Edit difference data:
+ + + + + + +
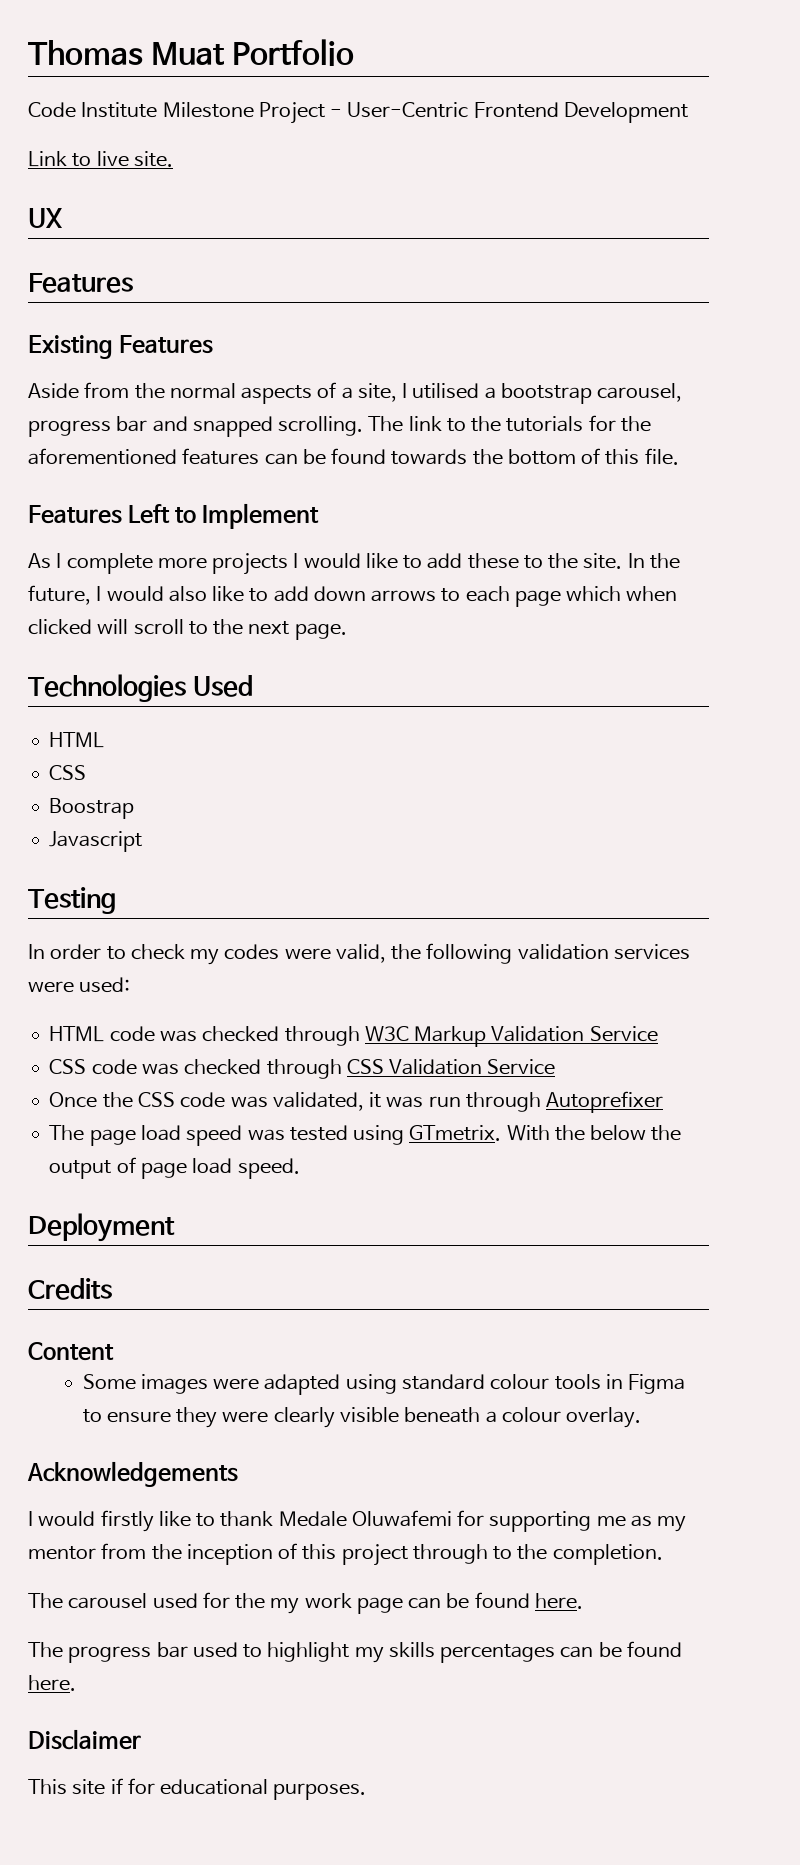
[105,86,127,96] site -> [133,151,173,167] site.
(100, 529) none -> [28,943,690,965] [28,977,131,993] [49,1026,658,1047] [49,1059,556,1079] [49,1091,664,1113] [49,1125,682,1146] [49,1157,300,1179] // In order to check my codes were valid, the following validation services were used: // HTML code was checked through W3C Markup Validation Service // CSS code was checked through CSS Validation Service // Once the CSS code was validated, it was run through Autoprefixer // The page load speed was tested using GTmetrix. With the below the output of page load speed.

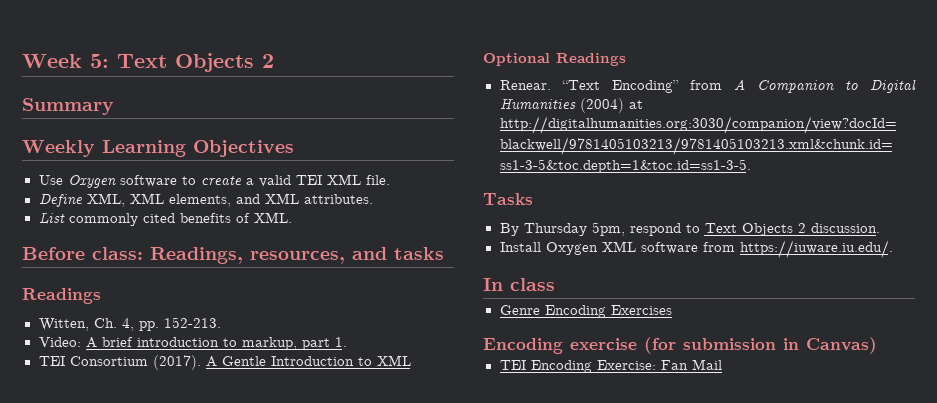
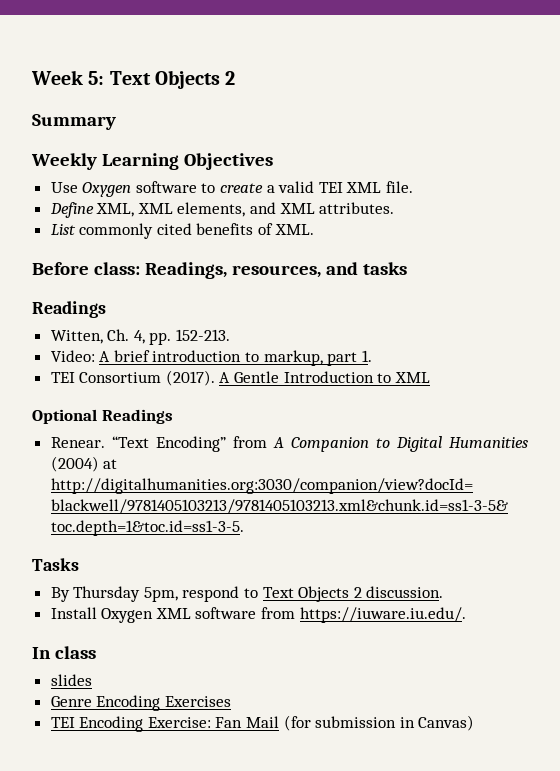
(555, 284) none -> [50,674,92,686] // slides
[483,337,877,354] // Encoding exercise (for submission in Canvas) -> (231, 701) none
(722, 364) none -> [283,715,475,731] (for submission in Canvas)

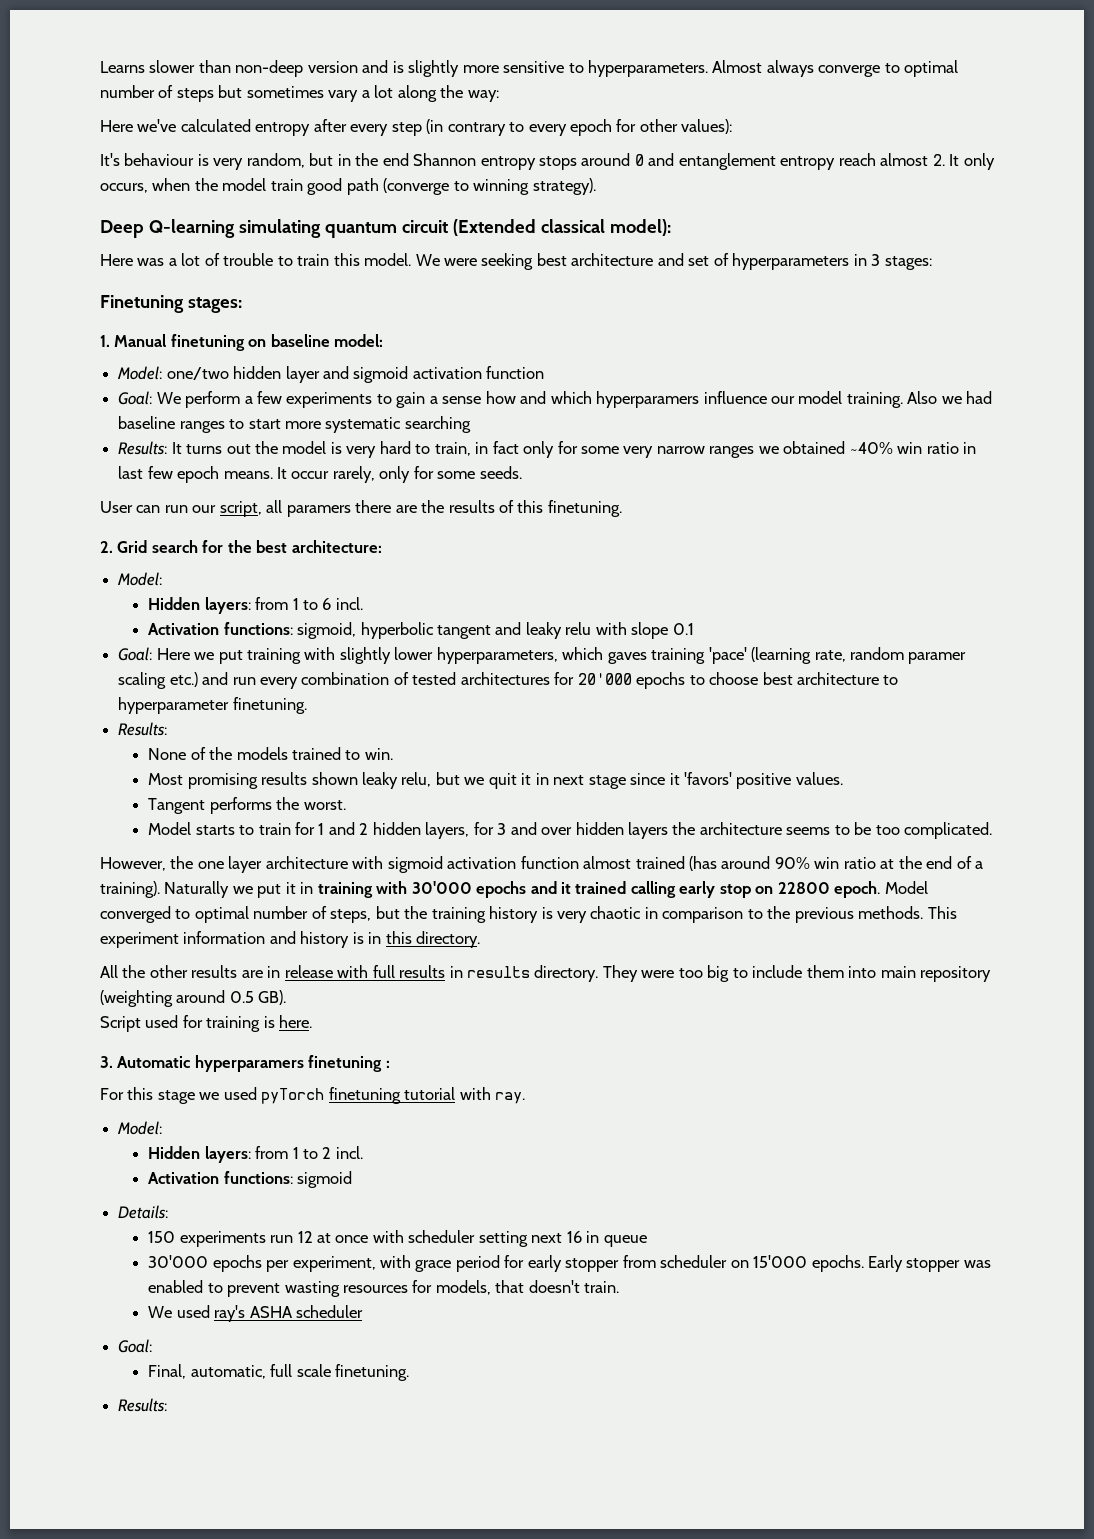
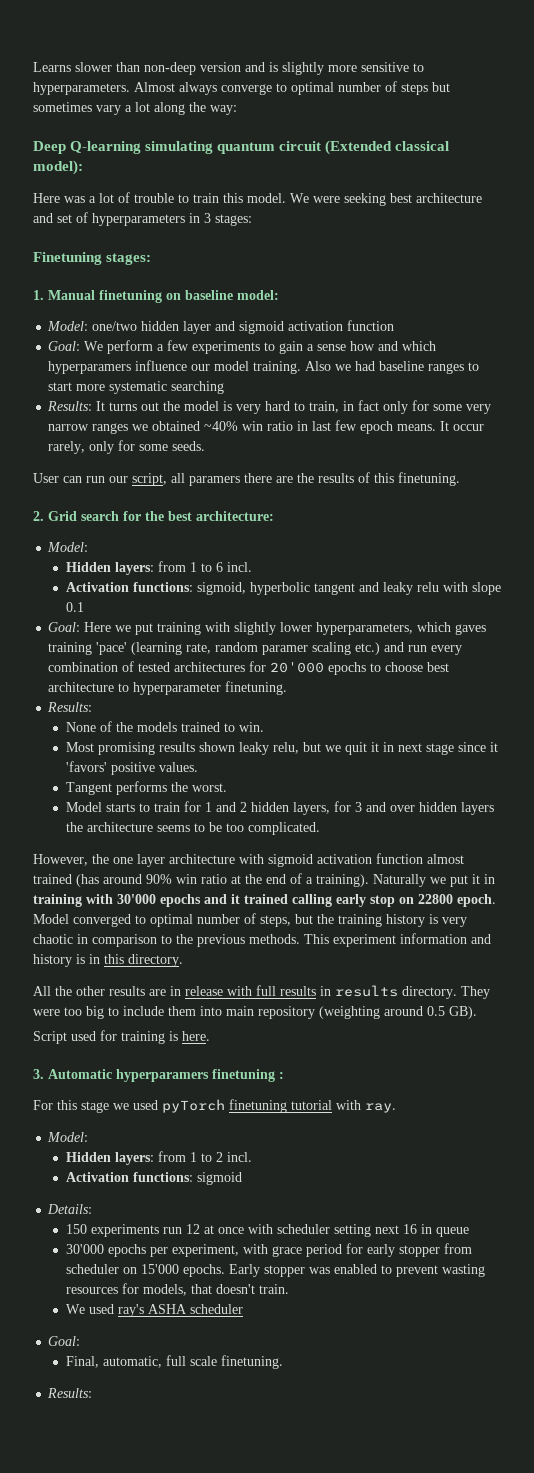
[100,119,733,136] [100,153,995,170] [100,178,596,195] // Here we've calculated entropy after every step (in contrary to every epoch for other values): // It's behaviour is very random, but in the end Shannon entropy stops around 0 and entanglement entropy reach almost 2. It only occurs, when the model train good path (converge to winning strategy). -> (237, 110) none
+ + + + + + +
> **Aim of the exercise**
Please return only the lines above, starting at the line that has "(555, 284) none -> [50,674,92,686] // slides" and ending at the line that has "(722, 364) none", keeping both and leaving each one unchanged.

> **Task answer**
(555, 284) none -> [50,674,92,686] // slides
[483,337,877,354] // Encoding exercise (for submission in Canvas) -> (231, 701) none
(722, 364) none -> [283,715,475,731] (for submission in Canvas)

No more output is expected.